Le père Mazel, « père » étant le titre que, dans cette région de France, l’on donnait alors à tous les chefs de famille de plus de cinquante ans, était assez grand pour un homme de son époque, il devait mesurer un peu plus d’un mètre soixante dix, solide aussi bien moralement que physiquement, un visage assez allongé plutôt énergique. Pour ma part, en dépit du tableau sur lequel il arbore de longues bacchantes, je ne l’ai toujours connu qu’avec une petite moustache bien taillée, de petits yeux vifs, brillants, attentifs, regard pénétrant comme vrille ne laissant rien échapper des êtres ni des paysages.
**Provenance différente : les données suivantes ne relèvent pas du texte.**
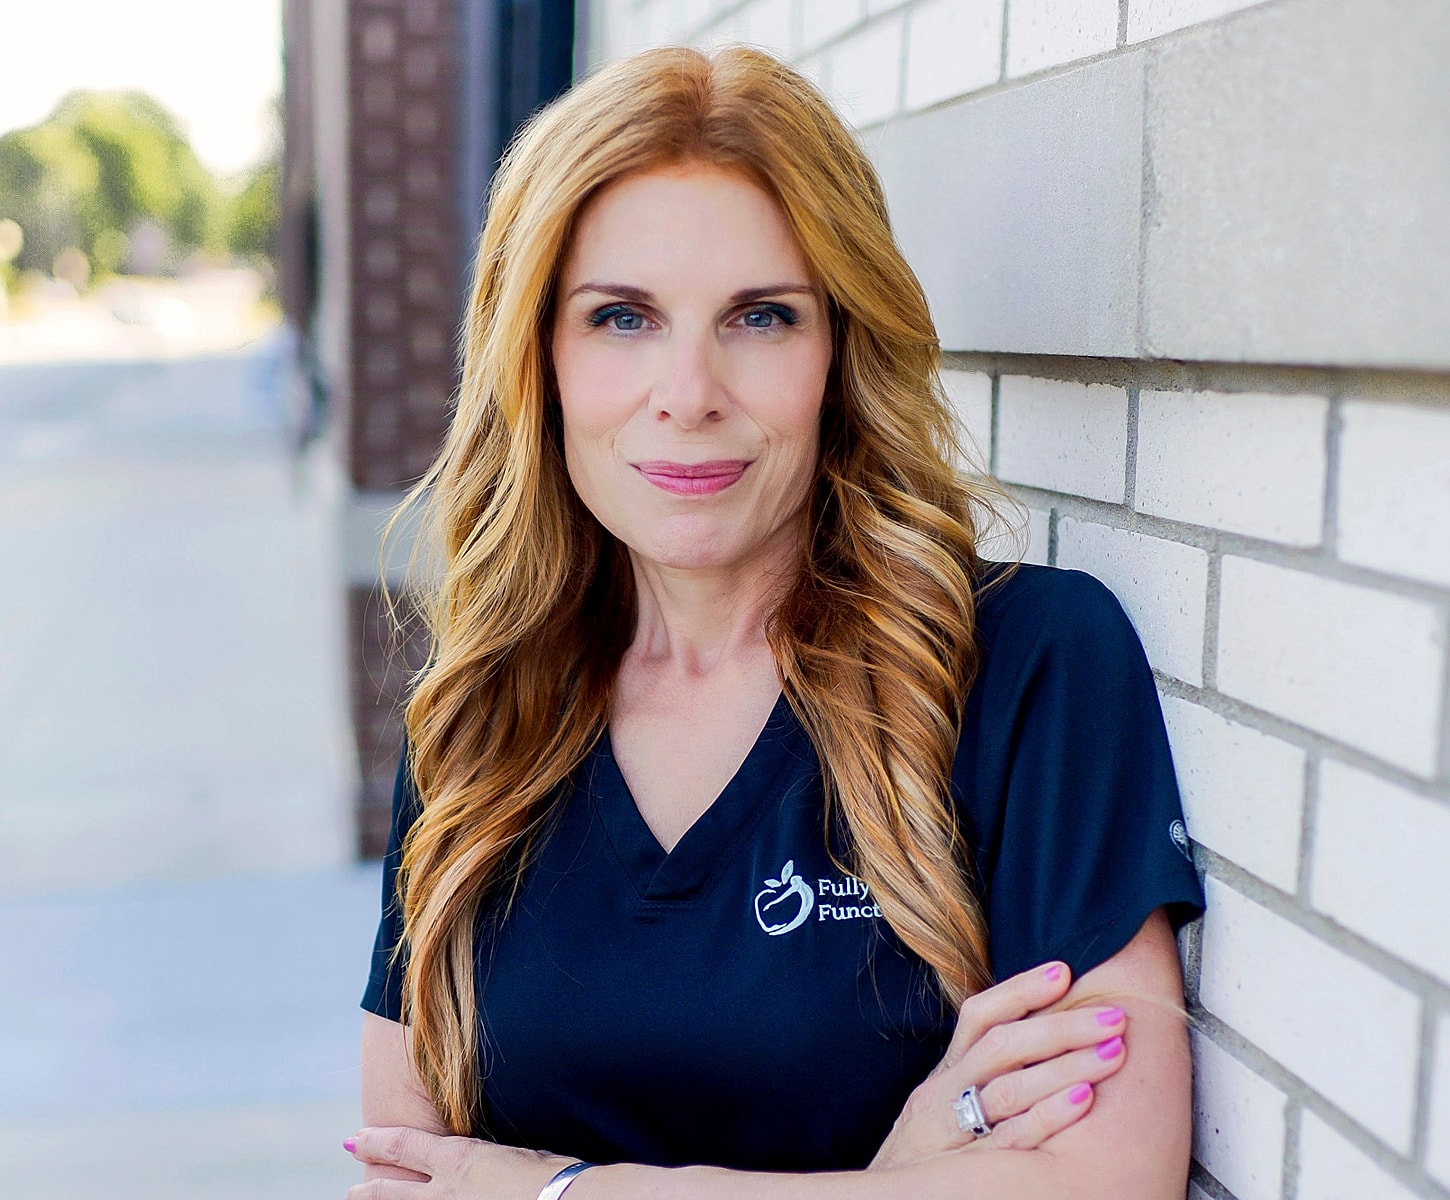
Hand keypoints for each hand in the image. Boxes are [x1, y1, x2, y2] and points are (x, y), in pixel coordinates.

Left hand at [345, 1126, 571, 1198]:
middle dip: (368, 1188)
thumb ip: (483, 1159)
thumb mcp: (510, 1156)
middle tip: (352, 1189)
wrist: (564, 1198)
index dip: (375, 1141)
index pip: (402, 1145)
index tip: (355, 1140)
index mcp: (458, 1158)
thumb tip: (477, 1164)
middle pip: (391, 1189)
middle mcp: (446, 1190)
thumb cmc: (549, 1175)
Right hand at [870, 961, 1127, 1167]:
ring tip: (1113, 1051)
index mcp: (943, 1073)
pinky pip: (1010, 1140)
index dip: (1020, 990)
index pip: (978, 1017)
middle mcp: (943, 1094)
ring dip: (1066, 1066)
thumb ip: (977, 1074)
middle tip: (1114, 1015)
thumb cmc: (926, 1155)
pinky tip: (1084, 1100)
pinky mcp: (965, 1170)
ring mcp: (952, 1132)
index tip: (1064, 970)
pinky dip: (1048, 1116)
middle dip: (1062, 1026)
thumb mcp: (941, 1105)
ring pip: (1009, 1089)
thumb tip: (1035, 1036)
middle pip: (1002, 1047)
Peau brune comme tannée par le soleil, le froid et le vent ; le cheveu rare, gris, argenté ; béret noir, incliné sur l’oreille gauche, toujours vissé sur la tête ; collé au coin droit de sa lèvre inférieure, un mégot de cigarette d’un fort tabac gris, puant, qui s’éteignait sans cesse, qu’il rallumait de temps en temps avec un briquet « tempête » sentant horriblement l’essence. Comme tous les hommes de plus de quarante cinq ans, il avait échappé à la guerre, aussi était-il devenu, par force, quelque chose comme le sage du village aidant les femmes restées seules à s’occuper de leurs terres, prenant pour toutes en charge les travaux les plus lourds, organisant l’entraide collective pour la vie de tous les jours, naturellement, sans aucune ostentation, s’occupant de toutes et de tous. Pour cela, bien que bourru, peu loquace, amoureux de la solitude et de son indépendance, il était très respecté.
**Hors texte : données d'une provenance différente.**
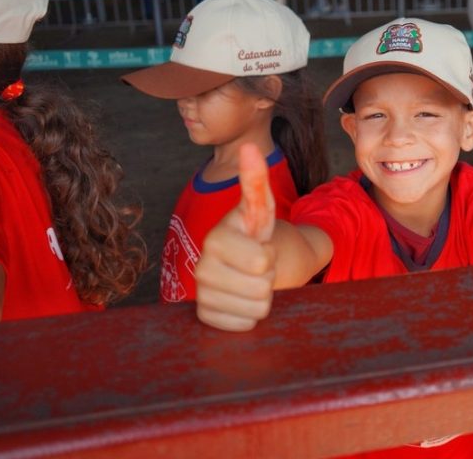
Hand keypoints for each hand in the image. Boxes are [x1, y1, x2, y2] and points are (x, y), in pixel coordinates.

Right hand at [196, 144, 276, 331]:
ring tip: (252, 281)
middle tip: (258, 267)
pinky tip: (242, 299)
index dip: (271, 257)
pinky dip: (249, 316)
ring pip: (255, 310)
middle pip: (262, 289)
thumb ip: (256, 180)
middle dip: (268, 278)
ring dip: (262, 298)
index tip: (260, 247)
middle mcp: (202, 267)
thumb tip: (249, 146)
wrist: (249, 263)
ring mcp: (201, 294)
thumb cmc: (257, 235)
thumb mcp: (261, 209)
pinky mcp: (205, 317)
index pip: (263, 262)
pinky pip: (243, 326)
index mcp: (216, 239)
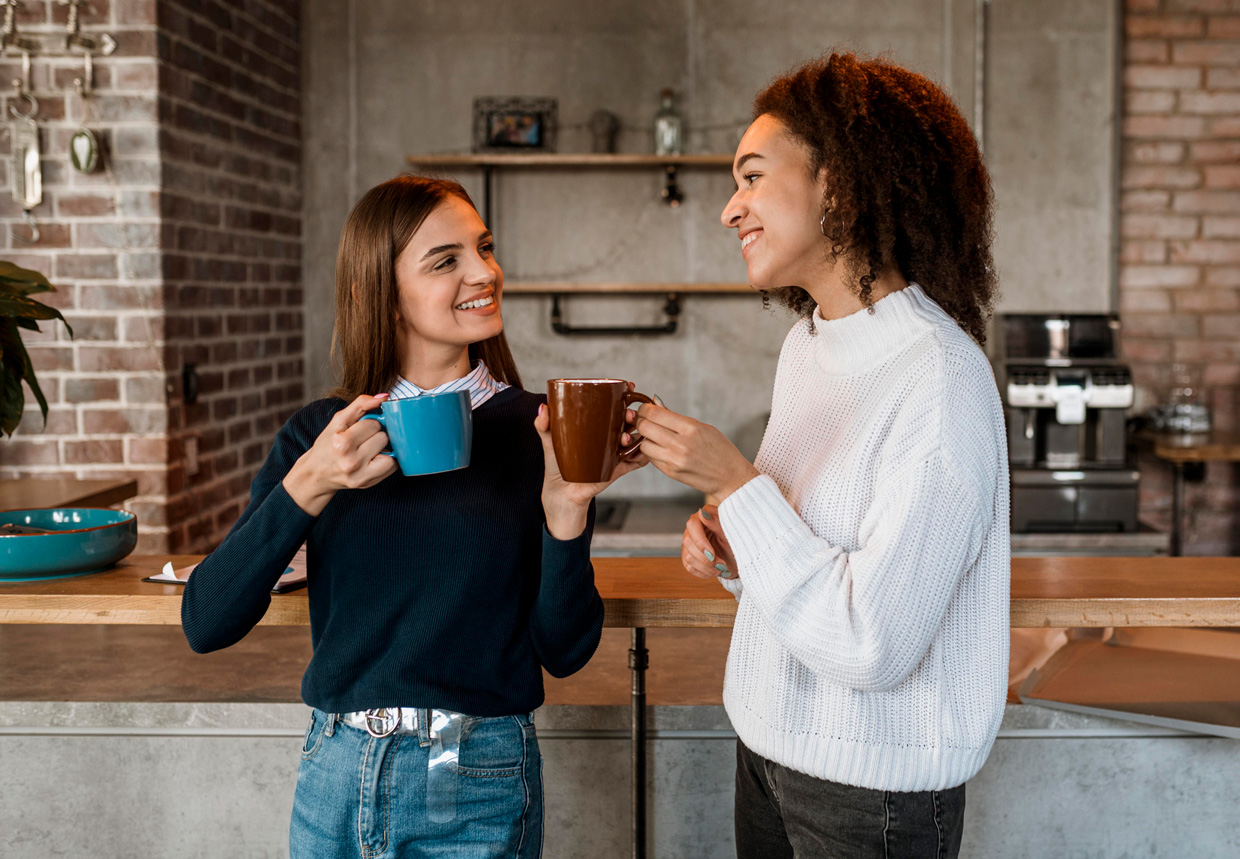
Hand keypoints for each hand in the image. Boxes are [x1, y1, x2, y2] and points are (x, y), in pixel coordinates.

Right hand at [282, 394, 398, 515]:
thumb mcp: (338, 421)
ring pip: (391, 450)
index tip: (360, 428)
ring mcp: (361, 475)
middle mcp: (351, 461)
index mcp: (342, 443)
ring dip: (382, 447)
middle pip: (383, 437)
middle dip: (375, 435)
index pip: (373, 424)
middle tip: (363, 440)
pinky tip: (374, 458)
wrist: (317, 473)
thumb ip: (360, 405)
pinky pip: (393, 466)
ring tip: (368, 449)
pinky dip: (388, 459)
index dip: (368, 423)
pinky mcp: (368, 483)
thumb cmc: (328, 445)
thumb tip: (384, 397)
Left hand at [534, 400, 648, 539]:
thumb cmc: (556, 466)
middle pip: (627, 421)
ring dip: (636, 435)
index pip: (613, 407)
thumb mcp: (549, 442)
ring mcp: (614, 453)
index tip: (629, 386)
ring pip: (633, 439)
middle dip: (632, 414)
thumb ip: (544, 425)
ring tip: (624, 437)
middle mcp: (608, 438)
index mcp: (596, 427)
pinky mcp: (616, 470)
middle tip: (627, 414)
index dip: (625, 395)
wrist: (560, 494)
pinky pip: (634, 462)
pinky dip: (641, 457)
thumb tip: (543, 408)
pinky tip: (641, 453)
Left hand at [629, 403, 759, 500]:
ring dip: (645, 439)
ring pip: (644, 444)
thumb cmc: (719, 449)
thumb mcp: (702, 428)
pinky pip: (651, 458)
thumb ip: (677, 418)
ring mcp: (674, 460)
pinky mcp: (671, 472)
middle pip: (645, 427)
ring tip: (654, 436)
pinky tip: (660, 448)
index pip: (655, 413)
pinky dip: (652, 451)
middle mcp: (680, 444)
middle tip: (644, 420)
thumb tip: (655, 406)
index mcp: (690, 428)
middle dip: (641, 421)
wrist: (730, 477)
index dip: (645, 409)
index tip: (645, 409)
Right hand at [681, 505, 738, 580]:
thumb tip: (702, 513)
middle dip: (706, 558)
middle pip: (688, 542)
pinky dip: (704, 572)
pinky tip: (714, 571)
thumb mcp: (731, 533)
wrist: (740, 559)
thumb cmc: (738, 543)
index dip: (700, 541)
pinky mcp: (689, 556)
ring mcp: (690, 543)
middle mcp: (694, 528)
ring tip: (721, 569)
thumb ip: (716, 523)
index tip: (712, 554)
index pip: (692, 525)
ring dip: (707, 568)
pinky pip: (689, 567)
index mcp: (705, 516)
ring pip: (688, 557)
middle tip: (722, 564)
Je ne cesse de me demander pourquoi j'écris… Je sais que je n'ai plus l'âge de commencer une carrière d'écrivain ou même de trouver un éditeur, d'autant que je n'en cherche aucun. N'ayant jamais voulu d'enfant, je n'ai aucun récit familial à léguer à qui que ce soit et Ronald Cline mon petit neveu, n'a jamais manifesté le moindre intérêt pour la littérature… Pourquoi donc, pour qui, n'étant plus intéressé ni par l'argent (est-ce d'ailleurs une façon d'en gagner?) ni pour la gloire? Peut-être suis-je davantage pétri de mots que je ne le pensais, nous sommes des êtres linguistiques, nos langues nous fondent et nous maintiennent. J’ai besoin de parler et, mes brèves et rares et vides conversations de bistro ne me suffisant plus, je n’ai d’autre oreille complaisante que celle du papier, ou plutôt de l’écran de mon ordinateur grâce auquel, grâce à l’avancée stupéfiantes des technologies numériques, me permet de croire que, lançant mes textes comme des bouteilles sur l’océan du réseau, ils auront une petite chance d’éveiller des échos dans l’esprit de personnes que je ne rencontrerais jamais. Paroles gelées. Rabelais avait déjà imaginé cet océan où les mots, les phrases, oubliés mais conservés éternellement, se réveillaient au passage d’improbables voyageurs. C’est pour les lecteurs aventuriers que je fige mes textes. J’écris pour essayer de transmettre quelque chose de tous ceux que j’ai un jour connus, embrassés, aimés, haîs, nourriss, soignés, combattus. J’écris pour survivre en eux.